◆ TASK TO COMPLETE
The required result is each line of the entries below containing the string "husband".

------

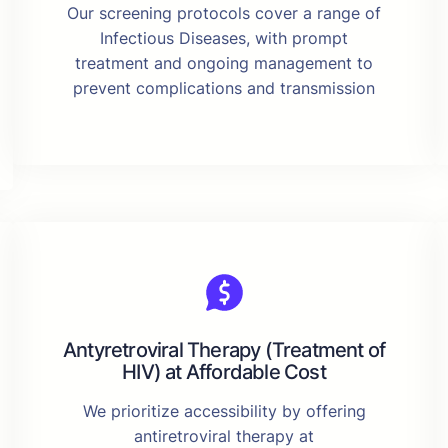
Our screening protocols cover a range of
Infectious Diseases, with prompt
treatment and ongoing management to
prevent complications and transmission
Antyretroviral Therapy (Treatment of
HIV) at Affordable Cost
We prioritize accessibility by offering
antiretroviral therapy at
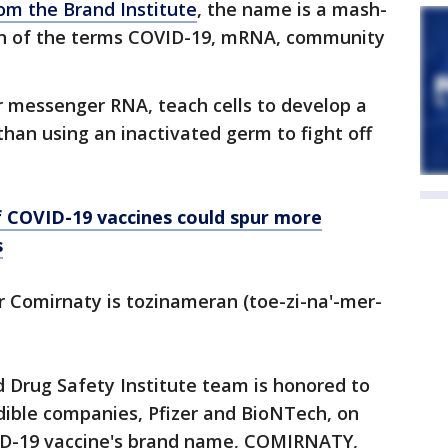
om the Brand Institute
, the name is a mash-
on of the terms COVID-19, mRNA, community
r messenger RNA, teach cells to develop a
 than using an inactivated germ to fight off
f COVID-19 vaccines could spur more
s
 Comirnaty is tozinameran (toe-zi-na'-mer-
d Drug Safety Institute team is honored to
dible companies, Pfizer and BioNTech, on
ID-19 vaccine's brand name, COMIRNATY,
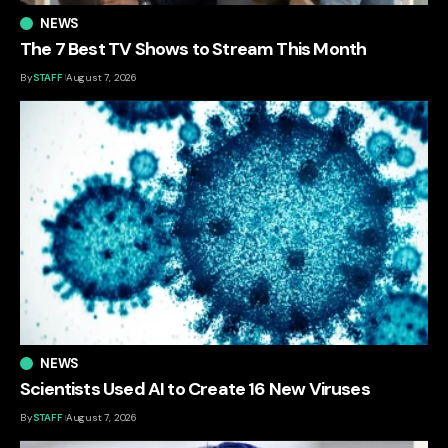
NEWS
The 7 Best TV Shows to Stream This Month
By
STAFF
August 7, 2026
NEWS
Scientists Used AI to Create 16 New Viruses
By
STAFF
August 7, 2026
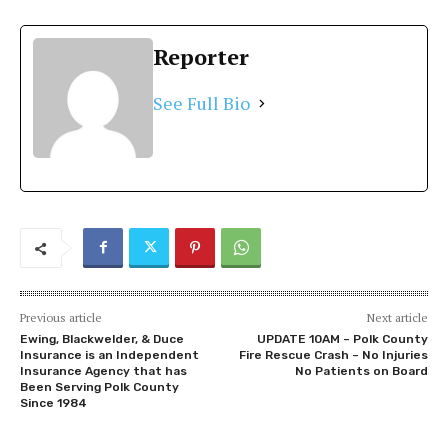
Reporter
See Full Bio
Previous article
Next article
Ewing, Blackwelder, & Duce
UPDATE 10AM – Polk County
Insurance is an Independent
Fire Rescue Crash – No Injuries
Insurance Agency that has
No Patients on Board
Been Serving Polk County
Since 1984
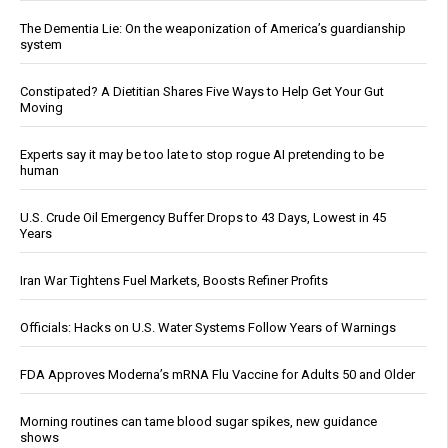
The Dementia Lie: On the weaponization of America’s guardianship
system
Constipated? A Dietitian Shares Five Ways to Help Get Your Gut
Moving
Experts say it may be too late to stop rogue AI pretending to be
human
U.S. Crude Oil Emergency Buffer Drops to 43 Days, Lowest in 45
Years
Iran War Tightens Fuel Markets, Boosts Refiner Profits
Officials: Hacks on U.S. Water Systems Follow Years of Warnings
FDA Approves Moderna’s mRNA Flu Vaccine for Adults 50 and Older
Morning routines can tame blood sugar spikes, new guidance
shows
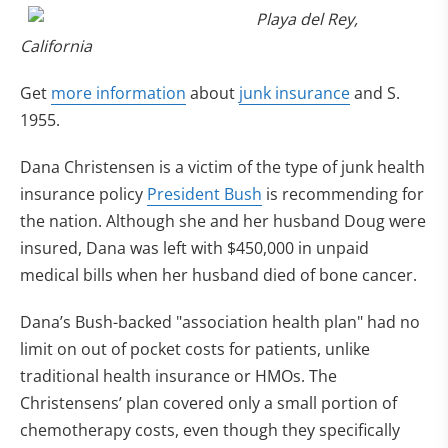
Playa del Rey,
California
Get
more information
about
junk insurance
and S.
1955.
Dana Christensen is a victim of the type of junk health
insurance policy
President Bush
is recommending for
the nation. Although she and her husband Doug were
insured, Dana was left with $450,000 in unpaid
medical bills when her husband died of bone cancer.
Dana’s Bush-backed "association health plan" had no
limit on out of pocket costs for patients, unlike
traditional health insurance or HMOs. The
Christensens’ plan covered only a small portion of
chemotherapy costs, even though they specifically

------

◆ TASK ANSWER
the nation. Although she and her husband Doug were
medical bills when her husband died of bone cancer.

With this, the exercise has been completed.